- [What is needed] In the biography of Luk Van Wassenhove, what is CEDEP, the organization of which he is a Fellow?

- [Source document]
● ● ●

= Luk Van Wassenhove =

Professor of operations management

Luk van Wassenhove is a management thinker and educator. He is a professor of technology operations management at INSEAD, where he holds the Henry Ford Chaired Professorship in Manufacturing. He is also the Director of the Humanitarian Research Group and a Fellow of CEDEP, the European Center for Executive Education, based in France.

== Career ==

A graduate of the Katholieke Universiteit Leuven (Catholic University of Louvain), professor Van Wassenhove was on the faculty there and at Erasmus University in Rotterdam before joining INSEAD. He created the INSEAD Social Innovation Center and currently leads INSEAD's Humanitarian Research Group.

Professor Van Wassenhove is senior editor for Manufacturing and Service Operations Management and departmental editor for Production and Operations Management.

● ● ●

- [Information supplied]
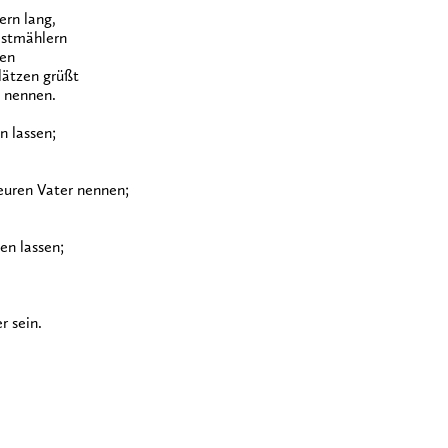
rn lang,
astmählern
gen
ätzen grüßt
- nennen.
n lassen;
euren Vater nennen;
en lassen;
r sein.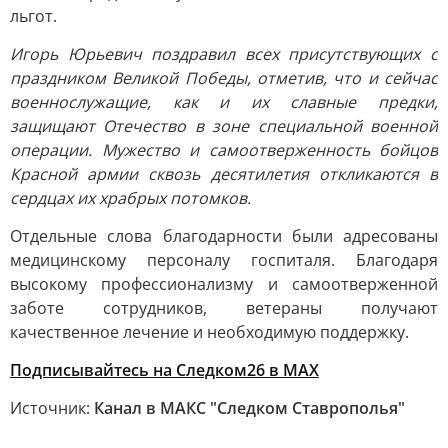
льгот.
Игорь Юрьевич поздравил всех присутствующих с
праздником Великой Победы, отметив, что и сейчас
военнослужащие, как и их славные предки,
защищают Отечество в зоне специальной военной
операции. Мужество и самоотверженность бойцов
Красной армии сквозь десятилетия откликаются в
сердцах их храбрых потомков.
Отдельные слова благодарности были адресованы
медицинскому персоналу госпиталя. Благодаря
высокому профессионализму и самоотверженной
заботе сотрудников, ветераны получают
качественное лечение и необходимую поддержку.
Подписывайтесь на Следком26 в МАХ
Источник:
Канал в МАКС "Следком Ставрополья"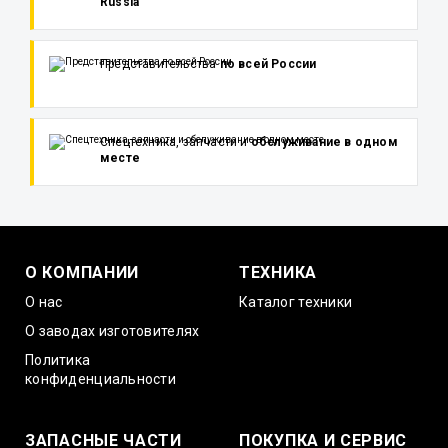
Russia
Представительства
по всей России
Спецтехника, запчасти и
обслуживание в одном
месте
О КОМПАНИИ
ТЕХНИКА
О нас
Каталог техники
О заводах изготовителях
Политика
конфиденциальности
ЗАПАСНЫЕ ЧАСТИ
ПОКУПКА И СЕРВИС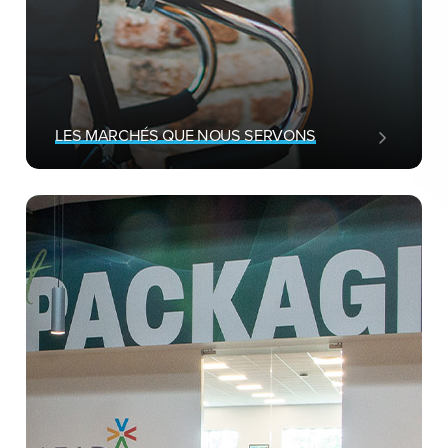
LES MARCHÉS QUE NOUS SERVONS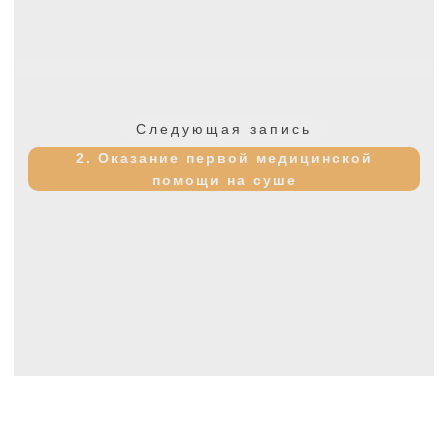
Следующая
Следующая запись
запись:
2. Оказание первой медицинской
помощи на суше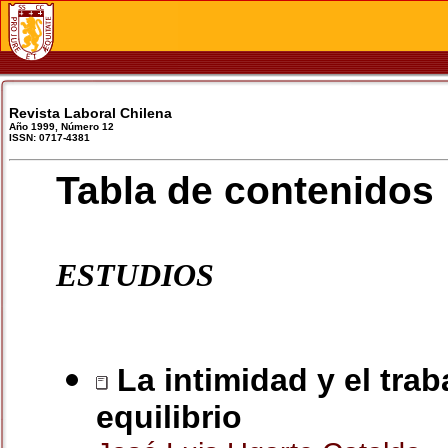
Revista Laboral Chilena
Año 1999, Número 12
ISSN: 0717-4381
Tabla de contenidos
ESTUDIOS
La intimidad y el tra
equilibrio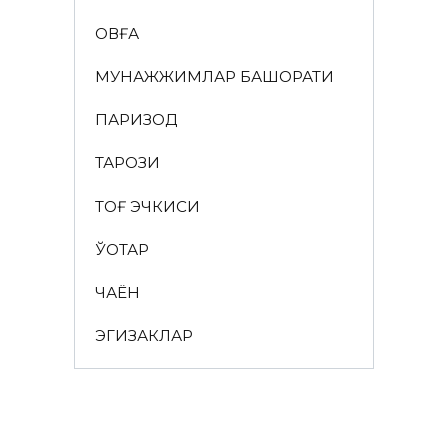
ҚОВҒА
МУНАЖЖИМЛАР БАШОРАТИ
ПАРИЗОД
ТАРОЗИ
ТОҒ ЭЧКИСИ
ЎҚОТАР
ЧАЁН
ЭГИЗАКЛАР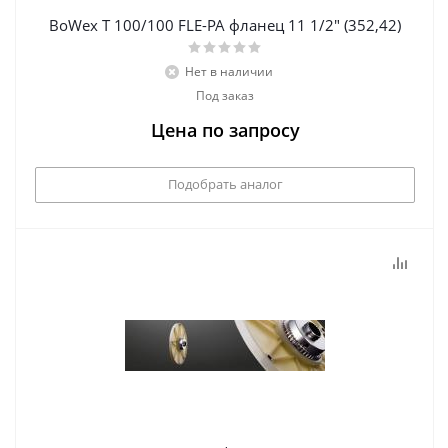
BoWex T 100/100 FLE-PA фланец 11 1/2" (352,42)
Нет в наличии
Под заказ
Цена по запросу
Подобрать аналог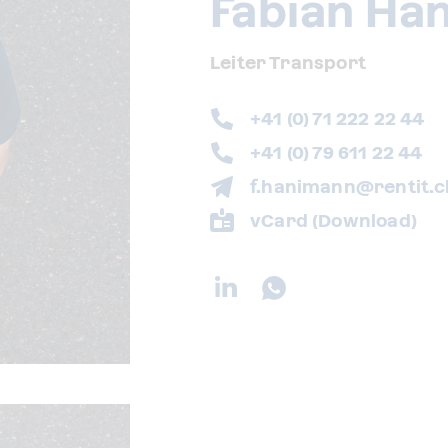
Fabian Ha
Leiter Transport
+41 (0) 71 222 22 44
+41 (0) 79 611 22 44
f.hanimann@rentit.c
vCard (Download)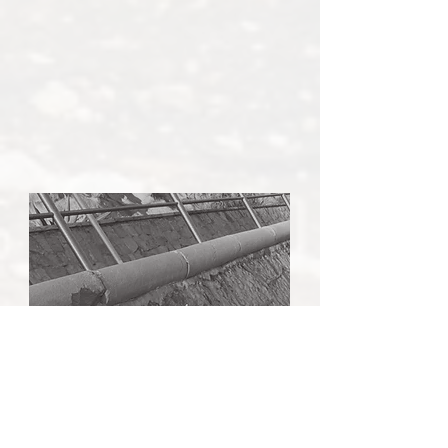
Despedida
de
solTeira/o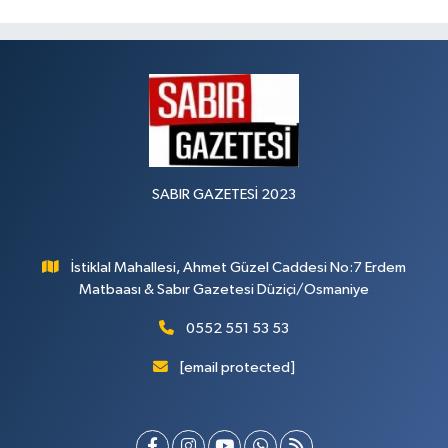
SABIR GAZETESİ 2023
İstiklal Mahallesi, Ahmet Güzel Caddesi No:7 Erdem
Matbaası & Sabır Gazetesi Düziçi/Osmaniye
0552 551 53 53
[email protected]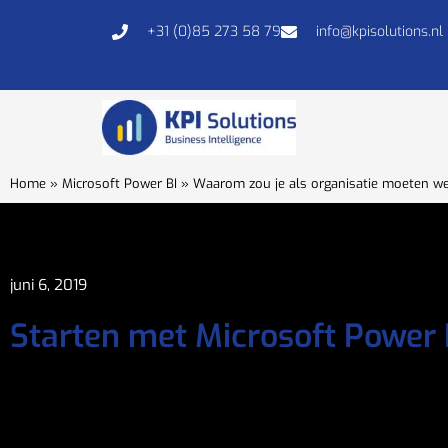
+31 (0)85 273 58 79
info@kpisolutions.nl
Home
»
Microsoft Power BI
»
Waarom zou je als organisatie moeten we
juni 6, 2019
Starten met Microsoft Power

● ● ●

- [Response area] CEDEP is the European Center for Executive Education, and it is based in France.